La campagne, ici, c’est des prés, des haies, quelques champs, des vallons, des fourrés, des bosquets, des bois et des forêts, des rochers lorsque la pente est trop raide ou que la terre est trop maigre, des ruisseaux d’eau vive, des étangs et des lacs, mais aussi des perspectives, des lignes de fuite, des ciels immenses, des villages clairsemés et leurs cortèges de hameaux éparpillés au gré des replis et des replats.
Aujourd’hui, c’est l’hiver et tout semble endormi sous l’épais manteau de neige. Par instants, un timide soleil s’aventure entre les nuages, comme curieux de voir ce monde froid et blanc qui lui ressemble si peu. Mais il n’a pas la force de lutter contre le vent du nord. Ah oui, parlons-en, de celui-là! Il ne souffle pourtant pas très fort. Pas besoin. Une simple petite brise tranquille, égale, qui fait à peine trembloter les dernières feuilles roussies encore accrochées aux hêtres et aux charmes; mais qui, insistante, me fait regretter l’écharpe que j’ai laissée au porte-manteau.
Tout semble dormir, donc, mais pour s’en dissuader, il faut se pencher et même, au risque de s’en plaindre plus tard, s’agenouiller dans la neige et observer. Écouter le friselis des cristaux qui se détachent de la clôture et qui, entraînés par ce vent faible et la pente du fossé, se hâtent de finir leur course dans l’ombre bleue au fond de la rigole gelée. Une feuille devient le jouet de la bise et roule sur elle-même dans un petit crissement nerveux.

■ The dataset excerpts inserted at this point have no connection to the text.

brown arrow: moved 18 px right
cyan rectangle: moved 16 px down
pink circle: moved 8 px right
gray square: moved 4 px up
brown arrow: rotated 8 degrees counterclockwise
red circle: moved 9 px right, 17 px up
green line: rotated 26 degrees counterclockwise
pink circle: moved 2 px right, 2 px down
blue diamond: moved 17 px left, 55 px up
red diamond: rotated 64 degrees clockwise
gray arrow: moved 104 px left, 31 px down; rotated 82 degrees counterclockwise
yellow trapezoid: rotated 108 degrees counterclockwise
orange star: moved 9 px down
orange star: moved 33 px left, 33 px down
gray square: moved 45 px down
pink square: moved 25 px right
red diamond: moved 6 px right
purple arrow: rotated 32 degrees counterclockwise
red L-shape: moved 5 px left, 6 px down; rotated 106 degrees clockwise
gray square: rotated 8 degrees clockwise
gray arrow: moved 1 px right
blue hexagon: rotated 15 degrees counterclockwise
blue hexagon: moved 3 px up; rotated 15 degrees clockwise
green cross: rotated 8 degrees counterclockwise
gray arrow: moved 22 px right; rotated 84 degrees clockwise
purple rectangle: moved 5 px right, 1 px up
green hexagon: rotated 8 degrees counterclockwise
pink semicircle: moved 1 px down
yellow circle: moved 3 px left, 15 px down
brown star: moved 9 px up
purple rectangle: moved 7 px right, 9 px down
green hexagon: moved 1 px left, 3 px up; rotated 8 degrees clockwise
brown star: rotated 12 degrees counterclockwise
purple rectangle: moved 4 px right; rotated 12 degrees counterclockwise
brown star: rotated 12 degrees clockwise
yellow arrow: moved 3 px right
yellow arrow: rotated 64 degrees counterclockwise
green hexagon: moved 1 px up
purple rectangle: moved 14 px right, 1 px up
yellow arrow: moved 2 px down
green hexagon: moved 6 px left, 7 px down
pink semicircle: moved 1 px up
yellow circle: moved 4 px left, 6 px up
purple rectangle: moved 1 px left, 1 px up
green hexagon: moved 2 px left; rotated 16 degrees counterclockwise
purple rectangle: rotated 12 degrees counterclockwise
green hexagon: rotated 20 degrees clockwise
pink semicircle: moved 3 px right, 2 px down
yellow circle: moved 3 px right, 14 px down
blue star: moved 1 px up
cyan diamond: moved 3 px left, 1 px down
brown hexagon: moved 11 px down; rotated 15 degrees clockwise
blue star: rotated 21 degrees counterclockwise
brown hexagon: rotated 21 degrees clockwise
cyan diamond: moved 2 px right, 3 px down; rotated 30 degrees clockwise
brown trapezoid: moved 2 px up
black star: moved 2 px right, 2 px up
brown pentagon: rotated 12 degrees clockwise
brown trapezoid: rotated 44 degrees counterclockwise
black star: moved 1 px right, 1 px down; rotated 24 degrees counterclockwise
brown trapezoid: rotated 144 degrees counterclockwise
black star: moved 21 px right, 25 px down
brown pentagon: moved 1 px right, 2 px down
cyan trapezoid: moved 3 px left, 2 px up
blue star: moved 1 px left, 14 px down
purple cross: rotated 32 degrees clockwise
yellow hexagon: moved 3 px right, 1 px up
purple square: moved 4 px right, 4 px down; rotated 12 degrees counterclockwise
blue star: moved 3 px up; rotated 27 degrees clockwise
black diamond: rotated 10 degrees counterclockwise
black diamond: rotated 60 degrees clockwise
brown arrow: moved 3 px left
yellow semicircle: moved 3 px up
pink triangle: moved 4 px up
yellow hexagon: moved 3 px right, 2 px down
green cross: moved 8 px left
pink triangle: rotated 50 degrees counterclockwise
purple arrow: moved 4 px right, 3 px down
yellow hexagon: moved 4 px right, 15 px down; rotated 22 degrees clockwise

Avec encore un peu de patience et beaucoup de chance, voir une musaraigne surgir de nulle part, d’un trou dans la neige, au pied d’un piquet de clôture, faire trois bonds et disparaître derrière une touffe d’herbe jaunie. Et puis cette taupe qu’on entend gratter avant de soulever son monticule de terre humide d’où s’échappe à la hâte un ver que l’animal n’a pas su attraper.
Alors bien sûr, quand on se relève, pantalon mouillé et genoux engourdis et qu’on regarde les champs de neige, les bosquets givrés, les lointains adoucis par cette brume de froid mêlée de fumées bleues, on peut se dire que, de loin, tout semble dormir.
Là-haut, au dessus de moi, lentement, une buse solitaire tournoie dans le ciel cotonneux.